=== Section Start ===

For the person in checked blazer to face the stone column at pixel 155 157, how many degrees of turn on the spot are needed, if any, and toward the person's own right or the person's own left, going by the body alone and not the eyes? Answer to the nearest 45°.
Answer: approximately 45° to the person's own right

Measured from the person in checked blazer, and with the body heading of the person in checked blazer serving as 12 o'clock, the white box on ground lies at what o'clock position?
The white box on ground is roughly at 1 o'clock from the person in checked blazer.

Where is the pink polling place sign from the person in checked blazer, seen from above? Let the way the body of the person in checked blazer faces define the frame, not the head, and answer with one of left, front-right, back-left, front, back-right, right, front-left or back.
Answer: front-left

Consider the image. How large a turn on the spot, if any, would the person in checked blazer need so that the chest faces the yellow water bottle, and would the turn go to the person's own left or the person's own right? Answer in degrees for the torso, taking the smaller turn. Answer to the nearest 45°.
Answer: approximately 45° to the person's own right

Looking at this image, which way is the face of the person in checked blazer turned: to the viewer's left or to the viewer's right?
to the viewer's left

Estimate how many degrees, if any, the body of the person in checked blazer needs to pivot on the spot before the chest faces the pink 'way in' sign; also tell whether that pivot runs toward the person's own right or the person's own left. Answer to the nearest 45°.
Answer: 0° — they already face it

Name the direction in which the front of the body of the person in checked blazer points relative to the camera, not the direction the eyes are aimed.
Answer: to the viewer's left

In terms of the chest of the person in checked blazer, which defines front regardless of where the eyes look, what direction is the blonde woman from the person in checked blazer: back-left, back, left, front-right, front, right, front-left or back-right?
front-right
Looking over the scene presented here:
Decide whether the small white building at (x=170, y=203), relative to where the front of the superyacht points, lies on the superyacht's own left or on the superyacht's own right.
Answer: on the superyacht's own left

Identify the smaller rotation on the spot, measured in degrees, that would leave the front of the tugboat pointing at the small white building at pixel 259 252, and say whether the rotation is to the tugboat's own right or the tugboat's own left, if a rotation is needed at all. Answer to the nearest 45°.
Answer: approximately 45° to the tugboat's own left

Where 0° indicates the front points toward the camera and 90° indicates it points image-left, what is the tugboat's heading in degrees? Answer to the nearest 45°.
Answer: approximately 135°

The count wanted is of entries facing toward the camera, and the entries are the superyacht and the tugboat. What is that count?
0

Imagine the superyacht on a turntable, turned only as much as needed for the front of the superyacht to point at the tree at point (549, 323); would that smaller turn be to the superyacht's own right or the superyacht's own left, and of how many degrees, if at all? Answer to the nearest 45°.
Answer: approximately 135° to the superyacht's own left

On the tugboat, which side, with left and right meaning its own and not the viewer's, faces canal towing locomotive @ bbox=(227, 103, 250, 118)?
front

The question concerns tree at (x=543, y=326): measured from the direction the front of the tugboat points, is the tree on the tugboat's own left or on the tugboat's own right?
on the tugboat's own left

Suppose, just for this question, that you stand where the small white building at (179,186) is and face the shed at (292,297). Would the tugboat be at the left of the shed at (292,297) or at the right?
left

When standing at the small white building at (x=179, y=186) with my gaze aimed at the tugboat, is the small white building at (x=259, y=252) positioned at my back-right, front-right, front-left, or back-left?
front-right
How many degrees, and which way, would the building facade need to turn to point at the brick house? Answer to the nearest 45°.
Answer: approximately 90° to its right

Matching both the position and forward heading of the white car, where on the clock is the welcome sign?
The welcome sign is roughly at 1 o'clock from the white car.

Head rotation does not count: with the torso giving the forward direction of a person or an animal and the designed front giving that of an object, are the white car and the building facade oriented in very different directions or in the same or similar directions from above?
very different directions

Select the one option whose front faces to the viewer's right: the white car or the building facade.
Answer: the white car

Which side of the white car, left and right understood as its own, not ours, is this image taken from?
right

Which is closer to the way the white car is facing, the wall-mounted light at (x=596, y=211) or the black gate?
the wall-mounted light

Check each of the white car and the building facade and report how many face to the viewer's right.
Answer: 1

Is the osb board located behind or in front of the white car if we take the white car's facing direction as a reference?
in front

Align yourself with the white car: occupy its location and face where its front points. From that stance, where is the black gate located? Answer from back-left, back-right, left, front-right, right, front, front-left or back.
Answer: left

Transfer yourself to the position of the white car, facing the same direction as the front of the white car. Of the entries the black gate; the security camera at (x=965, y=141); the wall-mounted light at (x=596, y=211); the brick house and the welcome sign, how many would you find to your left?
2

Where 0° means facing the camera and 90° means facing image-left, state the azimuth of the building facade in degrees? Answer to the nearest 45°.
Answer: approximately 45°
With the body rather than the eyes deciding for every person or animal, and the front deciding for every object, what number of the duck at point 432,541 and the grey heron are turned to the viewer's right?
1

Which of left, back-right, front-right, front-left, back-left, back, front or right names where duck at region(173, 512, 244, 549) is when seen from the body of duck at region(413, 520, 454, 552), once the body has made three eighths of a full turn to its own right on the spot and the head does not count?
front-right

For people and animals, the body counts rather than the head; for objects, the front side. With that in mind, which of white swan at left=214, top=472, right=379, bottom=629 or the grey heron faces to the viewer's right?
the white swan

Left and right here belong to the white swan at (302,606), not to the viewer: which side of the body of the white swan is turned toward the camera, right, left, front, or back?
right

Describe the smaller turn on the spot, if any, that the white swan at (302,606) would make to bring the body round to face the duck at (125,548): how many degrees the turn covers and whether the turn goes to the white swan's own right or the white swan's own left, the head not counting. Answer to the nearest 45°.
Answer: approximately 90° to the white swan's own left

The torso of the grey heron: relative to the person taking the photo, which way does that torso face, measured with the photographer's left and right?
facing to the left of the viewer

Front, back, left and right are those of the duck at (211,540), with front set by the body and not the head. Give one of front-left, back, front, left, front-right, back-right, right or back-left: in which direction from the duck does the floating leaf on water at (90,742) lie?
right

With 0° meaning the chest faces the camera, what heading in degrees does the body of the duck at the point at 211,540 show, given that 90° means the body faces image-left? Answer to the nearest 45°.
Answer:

=== Section End ===
=== Section Start ===

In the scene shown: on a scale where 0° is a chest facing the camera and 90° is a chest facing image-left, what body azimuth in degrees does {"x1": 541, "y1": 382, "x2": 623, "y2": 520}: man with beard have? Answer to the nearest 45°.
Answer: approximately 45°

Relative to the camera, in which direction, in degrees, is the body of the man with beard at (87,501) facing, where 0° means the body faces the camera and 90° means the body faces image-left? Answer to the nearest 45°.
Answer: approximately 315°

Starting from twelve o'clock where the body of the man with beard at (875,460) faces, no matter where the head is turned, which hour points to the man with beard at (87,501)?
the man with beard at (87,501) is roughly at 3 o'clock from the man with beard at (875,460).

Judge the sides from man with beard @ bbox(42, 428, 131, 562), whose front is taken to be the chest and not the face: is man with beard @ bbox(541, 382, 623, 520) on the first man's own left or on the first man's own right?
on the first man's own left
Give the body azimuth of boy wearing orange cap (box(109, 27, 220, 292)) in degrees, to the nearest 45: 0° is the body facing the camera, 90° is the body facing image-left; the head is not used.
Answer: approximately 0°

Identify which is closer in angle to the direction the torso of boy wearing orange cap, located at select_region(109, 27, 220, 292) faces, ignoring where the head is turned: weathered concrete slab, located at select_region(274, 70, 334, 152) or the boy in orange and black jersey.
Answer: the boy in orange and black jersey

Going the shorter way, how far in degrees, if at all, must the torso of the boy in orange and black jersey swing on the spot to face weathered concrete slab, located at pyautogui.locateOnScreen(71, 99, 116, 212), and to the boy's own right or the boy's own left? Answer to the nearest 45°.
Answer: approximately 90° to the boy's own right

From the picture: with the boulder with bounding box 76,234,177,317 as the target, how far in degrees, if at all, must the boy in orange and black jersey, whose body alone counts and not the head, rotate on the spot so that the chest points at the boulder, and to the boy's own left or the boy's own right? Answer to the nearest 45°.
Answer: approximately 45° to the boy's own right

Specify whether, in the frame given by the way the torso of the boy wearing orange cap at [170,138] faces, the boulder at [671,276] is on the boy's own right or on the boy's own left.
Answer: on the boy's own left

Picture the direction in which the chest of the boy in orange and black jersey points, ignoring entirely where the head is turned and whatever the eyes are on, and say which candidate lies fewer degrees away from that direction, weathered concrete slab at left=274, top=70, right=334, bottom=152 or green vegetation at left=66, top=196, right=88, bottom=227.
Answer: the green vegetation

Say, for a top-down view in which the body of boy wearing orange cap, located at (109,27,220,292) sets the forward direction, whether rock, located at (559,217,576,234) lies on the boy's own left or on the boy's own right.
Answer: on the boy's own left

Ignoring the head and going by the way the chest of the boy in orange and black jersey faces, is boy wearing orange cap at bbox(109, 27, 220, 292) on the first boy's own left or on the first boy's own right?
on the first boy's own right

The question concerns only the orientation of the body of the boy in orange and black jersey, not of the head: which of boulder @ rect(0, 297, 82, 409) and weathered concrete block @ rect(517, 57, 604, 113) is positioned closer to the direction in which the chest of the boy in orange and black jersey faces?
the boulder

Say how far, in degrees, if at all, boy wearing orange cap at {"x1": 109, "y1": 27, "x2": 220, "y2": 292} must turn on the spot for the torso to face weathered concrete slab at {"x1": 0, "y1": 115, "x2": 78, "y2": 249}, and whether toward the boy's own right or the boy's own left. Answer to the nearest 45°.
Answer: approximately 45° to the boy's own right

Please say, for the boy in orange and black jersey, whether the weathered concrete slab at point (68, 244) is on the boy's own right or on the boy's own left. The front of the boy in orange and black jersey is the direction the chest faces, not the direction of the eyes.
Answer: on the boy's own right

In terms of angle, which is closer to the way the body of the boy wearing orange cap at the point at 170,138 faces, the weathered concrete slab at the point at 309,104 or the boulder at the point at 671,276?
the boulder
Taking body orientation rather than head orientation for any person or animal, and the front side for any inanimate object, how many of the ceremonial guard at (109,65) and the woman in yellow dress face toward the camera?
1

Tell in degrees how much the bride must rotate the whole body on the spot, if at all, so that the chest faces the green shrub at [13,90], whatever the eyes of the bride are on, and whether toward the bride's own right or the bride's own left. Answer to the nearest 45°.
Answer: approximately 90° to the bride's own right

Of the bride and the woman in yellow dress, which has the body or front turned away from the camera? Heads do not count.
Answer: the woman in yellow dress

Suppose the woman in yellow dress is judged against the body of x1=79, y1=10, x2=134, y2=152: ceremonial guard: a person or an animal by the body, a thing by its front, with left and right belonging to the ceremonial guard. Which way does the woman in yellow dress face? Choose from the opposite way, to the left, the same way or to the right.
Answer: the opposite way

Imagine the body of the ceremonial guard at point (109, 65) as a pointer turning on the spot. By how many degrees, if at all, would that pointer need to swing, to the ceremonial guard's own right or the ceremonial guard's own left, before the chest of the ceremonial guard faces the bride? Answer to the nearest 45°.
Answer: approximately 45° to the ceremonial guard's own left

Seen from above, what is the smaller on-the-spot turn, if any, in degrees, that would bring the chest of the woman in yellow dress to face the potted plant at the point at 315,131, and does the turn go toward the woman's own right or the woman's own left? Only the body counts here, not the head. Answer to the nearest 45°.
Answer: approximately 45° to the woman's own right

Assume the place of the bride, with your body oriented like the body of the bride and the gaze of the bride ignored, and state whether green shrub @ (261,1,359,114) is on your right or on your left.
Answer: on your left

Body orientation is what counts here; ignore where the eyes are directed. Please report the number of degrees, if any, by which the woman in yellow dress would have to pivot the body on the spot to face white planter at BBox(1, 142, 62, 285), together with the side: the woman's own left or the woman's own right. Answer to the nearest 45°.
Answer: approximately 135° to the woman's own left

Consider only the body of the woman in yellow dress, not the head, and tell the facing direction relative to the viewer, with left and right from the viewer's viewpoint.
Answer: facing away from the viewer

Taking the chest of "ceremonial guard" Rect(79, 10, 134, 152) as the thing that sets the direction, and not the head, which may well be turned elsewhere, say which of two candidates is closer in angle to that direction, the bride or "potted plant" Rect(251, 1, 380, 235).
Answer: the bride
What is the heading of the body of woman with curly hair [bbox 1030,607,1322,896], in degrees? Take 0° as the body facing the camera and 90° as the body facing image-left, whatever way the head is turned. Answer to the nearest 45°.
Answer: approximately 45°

=== Section End ===
=== Section Start ===

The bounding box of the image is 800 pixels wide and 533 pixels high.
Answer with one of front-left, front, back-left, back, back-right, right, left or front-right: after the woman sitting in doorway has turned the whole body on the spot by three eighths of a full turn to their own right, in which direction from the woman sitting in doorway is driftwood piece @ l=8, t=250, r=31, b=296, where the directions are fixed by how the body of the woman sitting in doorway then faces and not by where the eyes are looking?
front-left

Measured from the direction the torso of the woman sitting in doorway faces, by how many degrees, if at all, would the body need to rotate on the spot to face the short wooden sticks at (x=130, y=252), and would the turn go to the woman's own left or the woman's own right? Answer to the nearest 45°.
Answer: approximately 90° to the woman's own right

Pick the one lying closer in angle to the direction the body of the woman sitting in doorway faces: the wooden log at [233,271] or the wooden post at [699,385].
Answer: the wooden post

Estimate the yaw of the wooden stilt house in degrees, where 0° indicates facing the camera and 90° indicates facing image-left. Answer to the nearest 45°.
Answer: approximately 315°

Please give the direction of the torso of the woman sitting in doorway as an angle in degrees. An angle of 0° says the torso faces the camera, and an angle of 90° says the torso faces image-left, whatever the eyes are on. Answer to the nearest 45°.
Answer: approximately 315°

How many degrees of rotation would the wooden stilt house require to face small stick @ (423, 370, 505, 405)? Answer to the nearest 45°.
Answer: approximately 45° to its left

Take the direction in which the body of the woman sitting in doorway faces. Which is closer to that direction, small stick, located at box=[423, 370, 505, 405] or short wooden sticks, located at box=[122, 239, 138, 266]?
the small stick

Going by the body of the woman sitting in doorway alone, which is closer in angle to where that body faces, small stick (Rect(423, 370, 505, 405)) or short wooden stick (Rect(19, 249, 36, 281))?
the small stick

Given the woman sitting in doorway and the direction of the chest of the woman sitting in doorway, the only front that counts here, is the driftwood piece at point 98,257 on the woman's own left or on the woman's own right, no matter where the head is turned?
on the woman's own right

=== Section End ===

▸ **EXERCISE DIRECTIONS**
Identify every line of the records above that contains the string "different", with case counting, and copy each such line.

▸ **RESPONSE FOR THIS EXERCISE**
Head rotation does not count: with the torso giving the forward direction of a person or an animal and the designed front giving that of an object, are the white car and the building facade oriented in very different directions or in the same or similar directions from above?
very different directions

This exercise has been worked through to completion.